Pourtant, l’imposture porte en elle les germes de sa propre chute.

L’imposteur se trahit dans son langage. Son verbe devient violent. Il ne supporte ni la contradiction ni le débat. Toute critique devient une offense, tout contradicteur un ennemi à abattre. La parole cesse d’éclairer ; elle intimide.

Les promesses de violence, les appels à la haine ou à l’élimination des adversaires révèlent souvent ce que les apparences cherchaient à dissimuler : le masque se fissure.

Le danger atteint son sommet lorsque les disciples cessent d’admirer un homme pour commencer à le vénérer. Le chef devient un sauveur, le dirigeant un prophète, parfois même un messie. À cet instant, l’esprit critique s’efface devant la croyance, et la fidélité remplace le discernement.

Mais les faits sont têtus

Les contradictions s’accumulent. Les scandales éclatent. Les compromissions apparaissent. Les faiblesses humaines, longtemps cachées, deviennent visibles. L’argent, les privilèges, les intérêts matériels ou les comportements privés finissent par contredire le discours de vertu.

Les fidèles invoquent alors le complot, la persécution ou la jalousie. Ils s’accrochent à l’image qu’ils ont construite plutôt qu’à la réalité.

Pourtant, les faits ont une force que la propagande ne peut vaincre éternellement. Un à un, ils fissurent le mur de l’adoration jusqu’à provoquer son effondrement.

Alors l’imposteur, prisonnier de ses propres mensonges, tombe sous le poids de ce qu’il prétendait incarner. Son peuple découvre, souvent trop tard, qu’il avait confié son espérance à une illusion.

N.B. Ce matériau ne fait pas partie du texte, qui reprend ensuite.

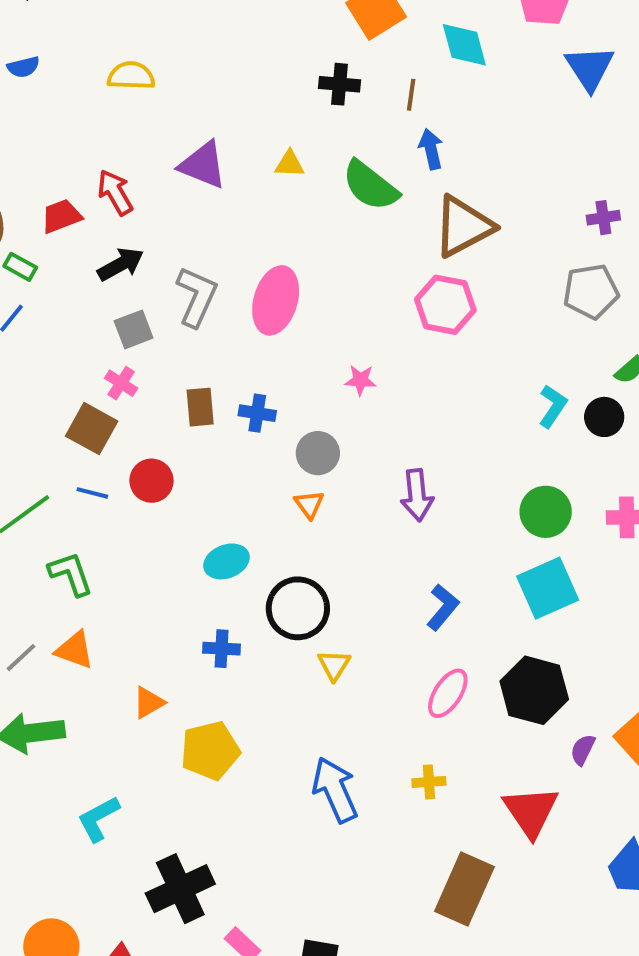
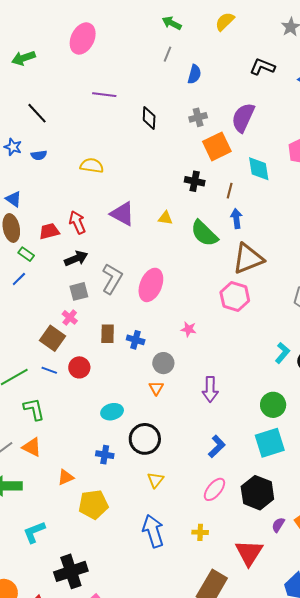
yellow triangle: (334, 665) -> (156, 480), moved

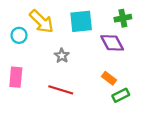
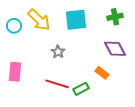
cyan circle: (19, 35) -> (14, 26), moved
purple diamond: (112, 43) -> (115, 49), moved
green rectangle: (121, 95) -> (81, 89), moved

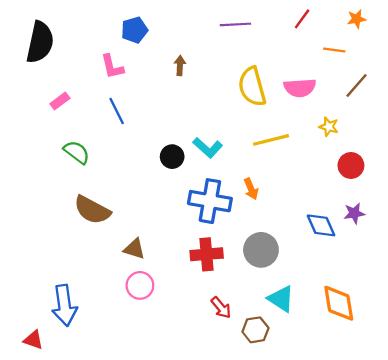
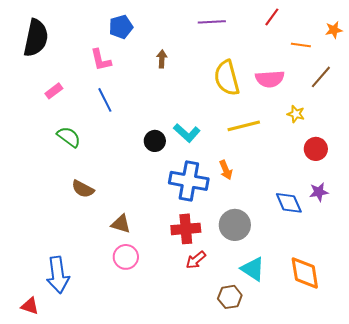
orange star: (357, 19) -> (334, 30), moved
brown semicircle: (92, 210) -> (83, 189), size x0.7
red arrow: (221, 308) -> (196, 260), moved, turned 90

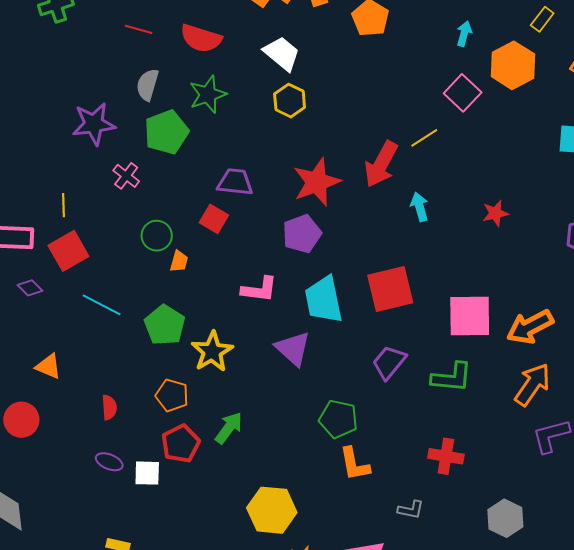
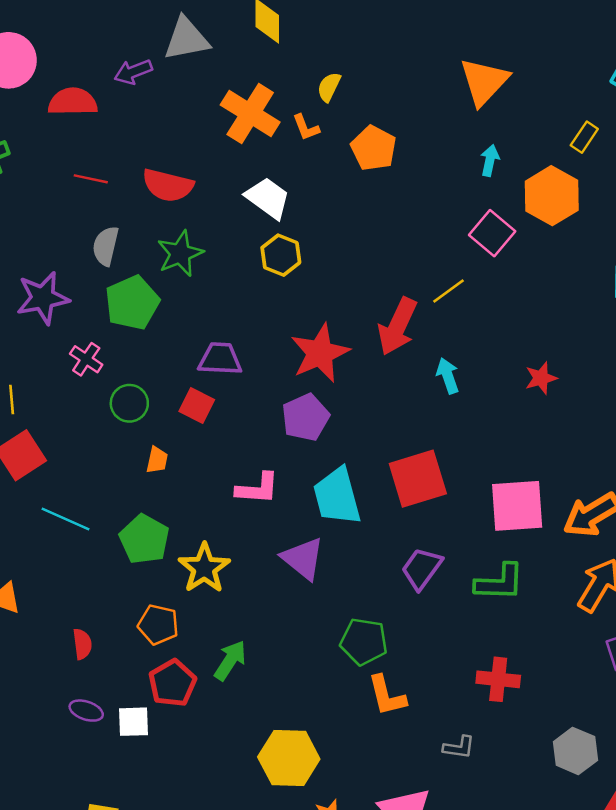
green circle: (157, 236) -> (129, 403), moved

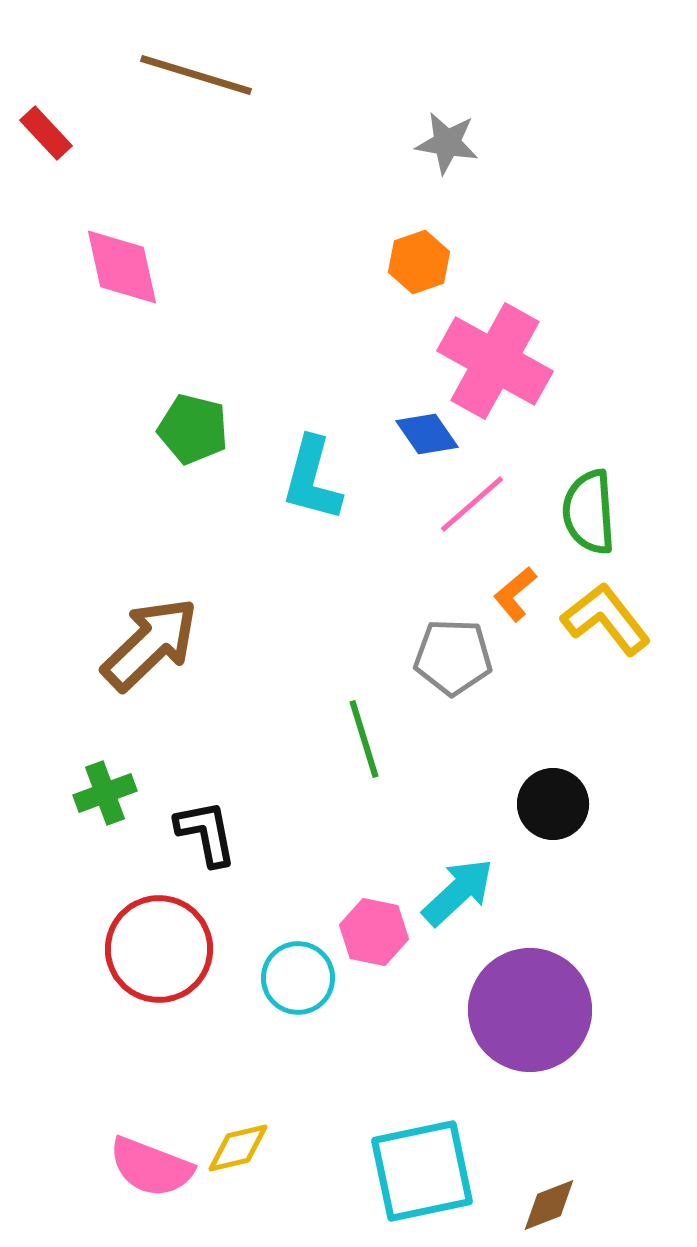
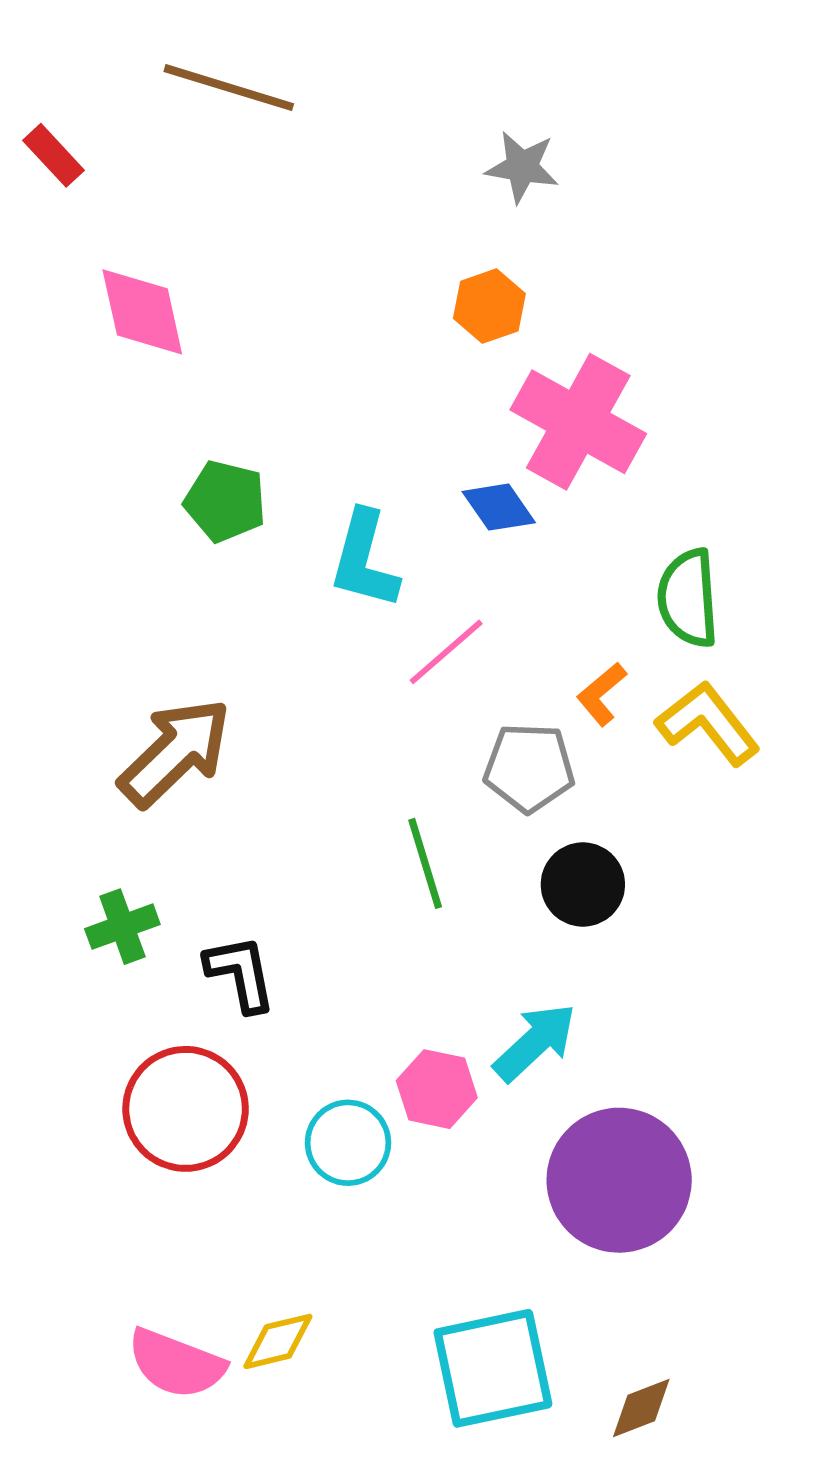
pink line: (472, 504) -> (446, 652), moved
black circle: (553, 804) -> (583, 885), moved

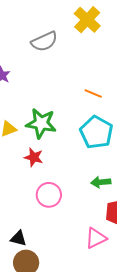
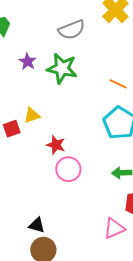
green star: (41, 123) -> (62, 68), moved
pink circle: (49, 195) -> (68, 169), moved

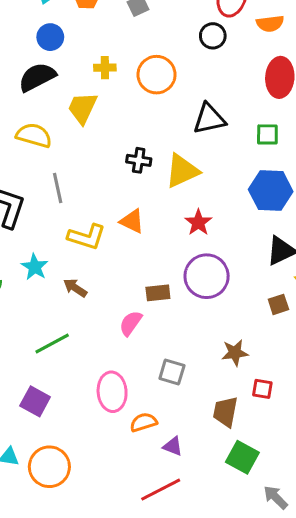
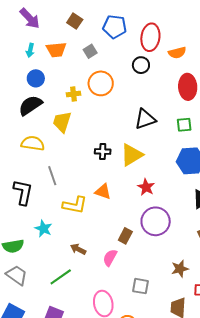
orange circle: (157, 75) -> (101, 83), moved
brown arrow: (75, 288) -> (78, 249), moved
brown rectangle: (158, 293) -> (125, 236), turned -49

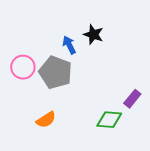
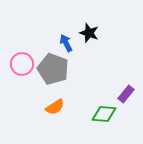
orange semicircle: (46, 120) -> (55, 107), moved

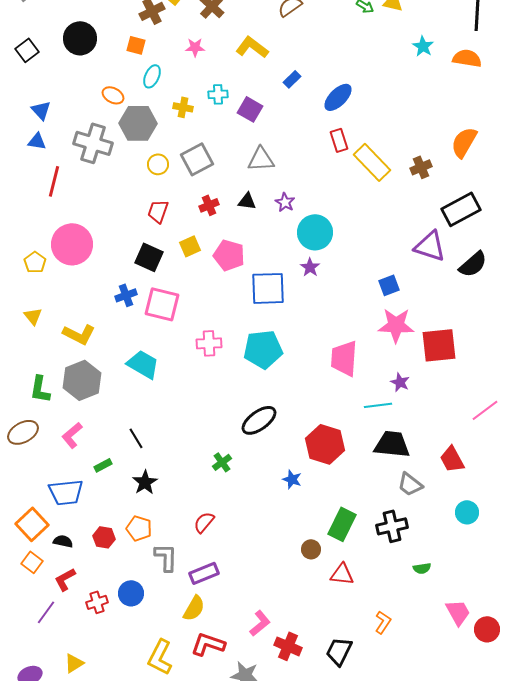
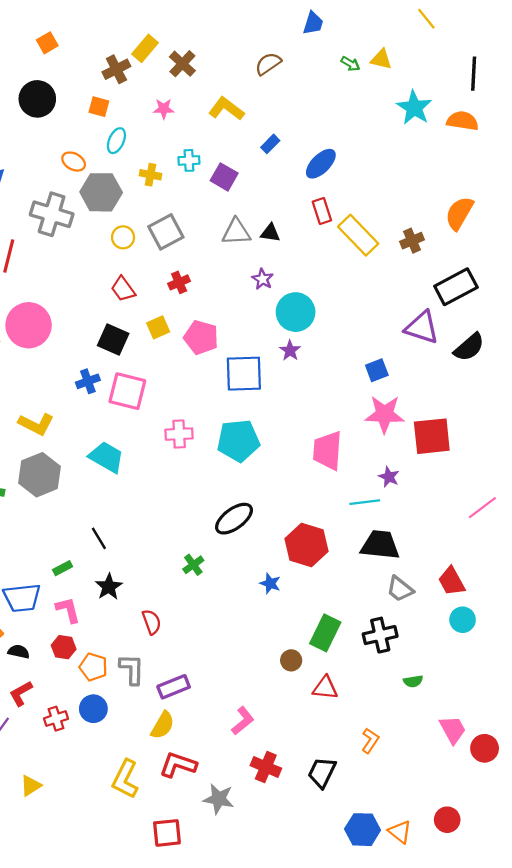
cyan star: (423, 46) -> (414, 108), size x1.5
black triangle: (247, 201) -> (270, 233), moved
red trapezoid: (158, 211) -> (123, 289), turned -55
pink L-shape: (72, 435) -> (68, 610), moved, turned 116
red trapezoid: (452, 459) -> (452, 581), moved
red semicircle: (204, 522) -> (152, 622), moved, turned 120
orange pentagon: (139, 528) -> (93, 667), moved
pink L-shape: (260, 623) -> (243, 721), moved

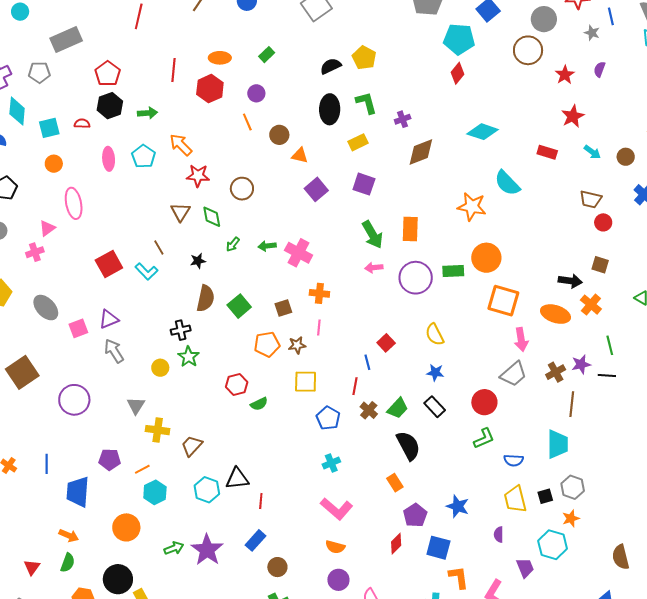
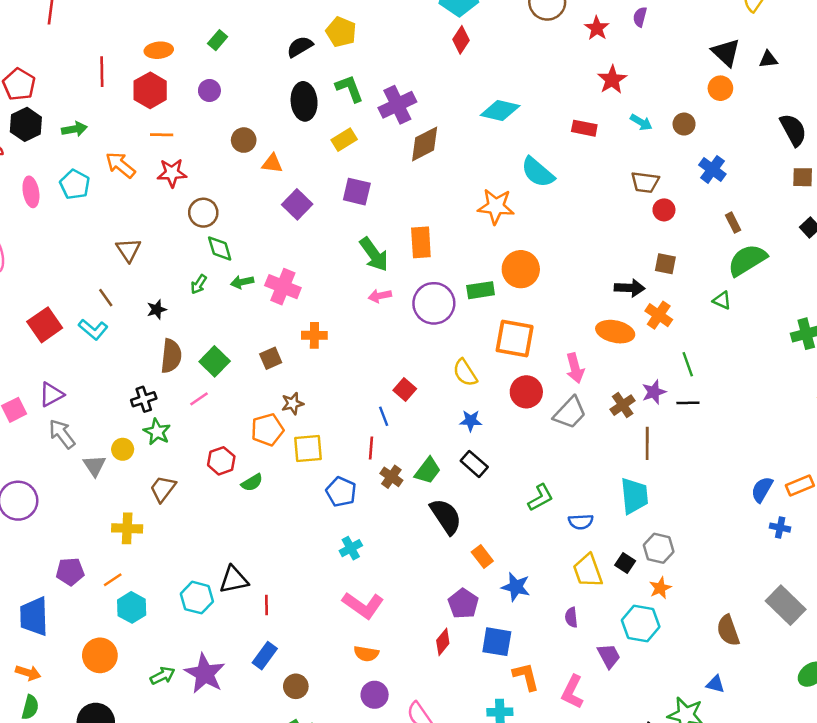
purple cross: (403, 119) -> (397, 105), size x1.8
orange line: (247, 122) -> (162, 135), moved, turned -60
red star: (198, 176) -> (172, 173), moved
green diamond: (212, 217) -> (220, 248), moved
orange square: (503, 301) -> (515, 338), moved
pink line: (319, 328) -> (199, 399), moved, turned 56
orange pentagon: (267, 344) -> (267, 430), moved
red circle: (484, 402) -> (526, 392), moved
gray triangle: (136, 406) -> (95, 466), moved
brown trapezoid: (192, 446) -> (163, 489), moved
orange rectangle: (395, 483) -> (482, 557), moved
black square: (545, 496) -> (625, 563), turned -35

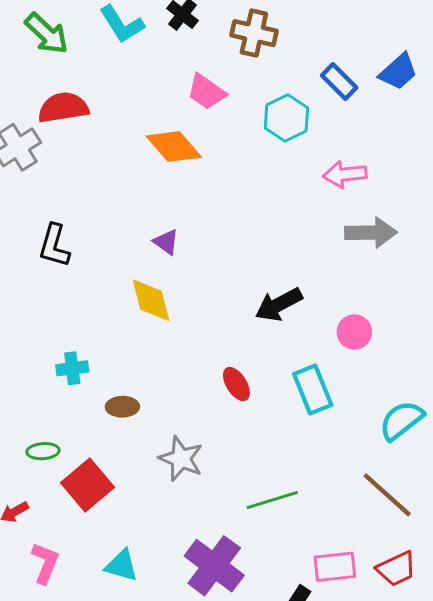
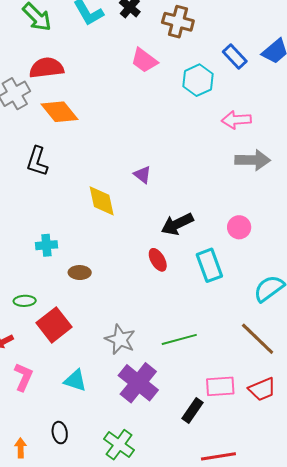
orange diamond: (174, 147) -> (60, 112), moved
purple triangle: (166, 242) -> (142, 175), moved
black arrow: (279, 305) -> (177, 224), moved
gray star: (181, 459) -> (120, 339), moved

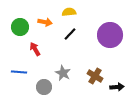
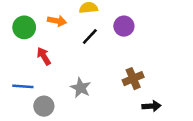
purple circle: (110, 35) -> (124, 26), moved, size x0.6
brown cross: (95, 76) -> (133, 79), moved, turned 35
gray circle: (44, 87) -> (44, 106), moved

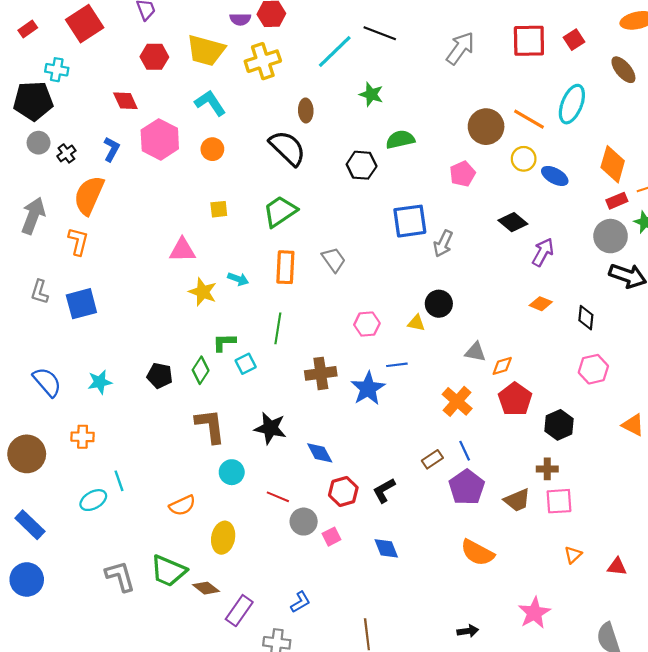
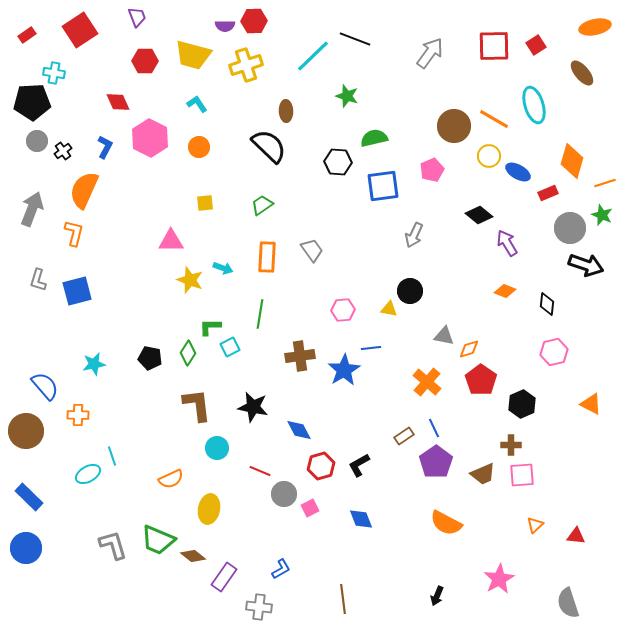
cyan L-shape: (210, 103) -> (197, 104), size x0.7
cyan ellipse: (572, 104) -> (534, 105), turned -39
red rectangle: (617, 201) -> (548, 193), moved
green trapezoid: (280, 211) -> (262, 205), size x0.7
blue square: (410, 221) -> (383, 186), moved
purple arrow: (543, 252) -> (507, 243), turned -60
blue semicircle: (47, 382) -> (45, 386), moved
black arrow: (468, 631) -> (437, 596), turned 120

Il ne reste plus qu’à mesurer le temps perdu et les blessures laissées par l’absence d’esprit critique.

L’histoire nous enseigne que le culte de la personnalité est l’un des chemins les plus sûrs vers le totalitarisme. Les figures de Mussolini, Hitler ou Pol Pot rappellent qu’aucune société n’est à l’abri lorsqu’elle renonce au doute, à la contradiction et à la liberté de penser.

La démocratie ne meurt pas seulement sous les coups des tyrans. Elle s’affaiblit aussi lorsque des citoyens renoncent à exercer leur jugement et préfèrent croire un homme plutôt que les faits.

Les peuples ne perdent pas leur liberté en un seul jour. Ils la perdent lorsqu’ils renoncent à douter, à questionner et à confronter les paroles aux faits. L’imposture prospère là où l’esprit critique disparaît. C’est ainsi que naissent les totalitarismes.

Je vous souhaite une excellente journée dominicale sous la protection divine.